_Passage given_.
## START
Hurricane Harvey and now Irma, with all their flooding and destruction, remind me of Hurricanes Katrina and Lee in 2005 when I was at the U.S. Department of Agriculture as the political appointee with oversight of the food safety system for the U.S.
And they remind me of how the Federal Meat Inspection Act (FMIA) overrules many humanitarian acts that come forward in natural disaster times.
In 2005, Katrina went on record as the costliest natural disaster in U.S. history, and the fifth deadliest hurricane in our history.
Looking back on those days allows me to actually smile a little bit at some of the trials and tribulations that came about in the aftermath.
First of all, after Katrina, a call went out for friendly countries to come to our assistance in helping out the displaced and stranded residents of the New Orleans area, and that assistance came in the form of cash, supplies, personnel and, yes, food.
Some of the food was meat and poultry from other countries.
Some of those countries were not on the approved list of countries that could export meat and/or poultry to the U.S.
And some of the products were not approved products for export to the U.S. Stuff like baby food made from horse meat and duck liver pate’ were being flown to us to assist us in feeding New Orleans.
Most of the products were flown in Air Force cargo planes that landed at the Little Rock Arkansas Air Force Base, the closest facility to New Orleans.
When I first was made aware of the situation, we had a very large warehouse stacked to the ceiling with illegally imported meat and poultry products that was under lock and key and safe-guarded by Food Safety & Inspection Service (FSIS) personnel committed to following the laws of the land as they related to food safety and, in particular, to international meat and poultry activities.
I was advised by those at a higher pay scale than mine that New Orleans residents would not go hungry if there was food in Little Rock to feed them.
## END
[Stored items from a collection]
## START
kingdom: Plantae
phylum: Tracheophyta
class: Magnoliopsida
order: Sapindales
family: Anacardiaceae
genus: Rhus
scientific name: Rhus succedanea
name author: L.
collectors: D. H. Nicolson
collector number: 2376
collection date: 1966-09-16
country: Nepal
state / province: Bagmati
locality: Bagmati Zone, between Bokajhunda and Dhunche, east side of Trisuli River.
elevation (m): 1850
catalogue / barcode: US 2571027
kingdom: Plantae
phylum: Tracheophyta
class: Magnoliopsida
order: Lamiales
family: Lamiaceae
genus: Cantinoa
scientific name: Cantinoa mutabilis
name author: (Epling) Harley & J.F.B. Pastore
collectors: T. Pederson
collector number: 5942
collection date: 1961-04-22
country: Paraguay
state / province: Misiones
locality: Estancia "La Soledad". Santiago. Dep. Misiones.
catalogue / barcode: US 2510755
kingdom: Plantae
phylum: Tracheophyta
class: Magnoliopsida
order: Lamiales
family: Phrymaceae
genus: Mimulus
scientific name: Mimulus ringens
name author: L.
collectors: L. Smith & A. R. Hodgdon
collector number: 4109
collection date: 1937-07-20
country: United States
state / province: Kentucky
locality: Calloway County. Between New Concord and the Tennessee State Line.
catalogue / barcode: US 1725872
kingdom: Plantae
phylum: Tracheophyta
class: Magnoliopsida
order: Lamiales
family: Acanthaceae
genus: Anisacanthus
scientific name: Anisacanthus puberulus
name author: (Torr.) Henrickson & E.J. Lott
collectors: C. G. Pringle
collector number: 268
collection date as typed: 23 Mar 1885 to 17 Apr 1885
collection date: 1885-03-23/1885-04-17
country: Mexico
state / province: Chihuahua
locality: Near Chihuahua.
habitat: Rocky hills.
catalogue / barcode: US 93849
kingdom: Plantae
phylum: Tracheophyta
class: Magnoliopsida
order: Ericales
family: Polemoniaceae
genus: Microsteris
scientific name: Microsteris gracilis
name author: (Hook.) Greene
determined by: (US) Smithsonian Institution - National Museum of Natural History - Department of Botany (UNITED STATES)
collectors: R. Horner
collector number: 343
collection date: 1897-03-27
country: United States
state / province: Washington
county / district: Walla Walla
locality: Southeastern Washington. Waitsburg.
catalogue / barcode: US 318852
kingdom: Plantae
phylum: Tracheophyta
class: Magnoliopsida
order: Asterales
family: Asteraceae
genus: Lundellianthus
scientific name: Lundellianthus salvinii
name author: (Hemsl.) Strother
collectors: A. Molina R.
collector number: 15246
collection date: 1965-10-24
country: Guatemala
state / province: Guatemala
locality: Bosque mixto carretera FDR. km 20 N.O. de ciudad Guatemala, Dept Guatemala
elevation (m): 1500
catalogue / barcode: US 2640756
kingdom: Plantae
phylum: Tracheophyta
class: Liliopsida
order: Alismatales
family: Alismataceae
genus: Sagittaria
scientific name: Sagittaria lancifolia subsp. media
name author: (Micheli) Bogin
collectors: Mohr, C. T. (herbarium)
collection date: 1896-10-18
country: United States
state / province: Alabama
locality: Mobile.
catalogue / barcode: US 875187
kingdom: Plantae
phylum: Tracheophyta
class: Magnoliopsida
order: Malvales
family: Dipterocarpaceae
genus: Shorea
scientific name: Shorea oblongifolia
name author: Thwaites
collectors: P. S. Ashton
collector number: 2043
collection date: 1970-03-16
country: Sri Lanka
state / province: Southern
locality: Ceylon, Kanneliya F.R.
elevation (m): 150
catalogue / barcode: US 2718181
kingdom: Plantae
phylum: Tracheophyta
## END
_Problems and tasks_.
1. Reproduce the records verbatim, starting with the line that contains "collector number: 15246" and going on through the line that contains "scientific name: Sagittaria".
2. Continue the piece on food aid after Hurricane Katrina, picking up after its last sentence.
The records have no connection to the piece on food aid after Hurricane Katrina.

_Responses by task_.
1.
collector number: 15246
collection date: 1965-10-24
country: Guatemala
state / province: Guatemala
locality: Bosque mixto carretera FDR. km 20 N.O. de ciudad Guatemala, Dept Guatemala
elevation (m): 1500
catalogue / barcode: US 2640756
kingdom: Plantae
phylum: Tracheophyta
class: Liliopsida
order: Alismatales
family: Alismataceae
genus: Sagittaria
scientific name: Sagittaria lancifolia subsp. media

2.
Our top lawyers tried their hardest, but came to me and said, quite simply, that meat does not meet our FMIA standards, and cannot be let out of that warehouse to feed Americans.
Fortunately, my friends down the hall of the Jamie Whitten Building in D.C. advised me that we could get stores from the school lunch program into New Orleans immediately and set up “soup kitchens.”
One problem solved, but now what to do with the imported food, much of which were Meals Ready to Eat, affectionately known to the military as MREs?
The vegetarian meals were okay to send south, but many of the MREs were things like beef stroganoff, spaghetti and meatballs, and meat stews; meals where the meat could not be separated in any reasonable fashion.
All I will say is that we followed the air tight, and in this case ‘water tight’ FMIA, but the donated meals were not wasted.
As that issue was resolved satisfactorily, I got a call on a Saturday informing me that “we had another problem with food safety issues related to Katrina and Lee.”
I had been in enough leadership positions to know that that meant “you have another problem.”
As a bit of a preface, understand that many Americans displaced by these two hurricanes were being sheltered in the Alamodome in San Antonio, Texas.
My “problem” was that the Mexican Army had crossed the Rio Grande with trucks loaded with raw chicken products, and had every intention of setting up a kitchen at the Alamo Mission to feed the temporary residents of the Alamodome, located just across the interstate.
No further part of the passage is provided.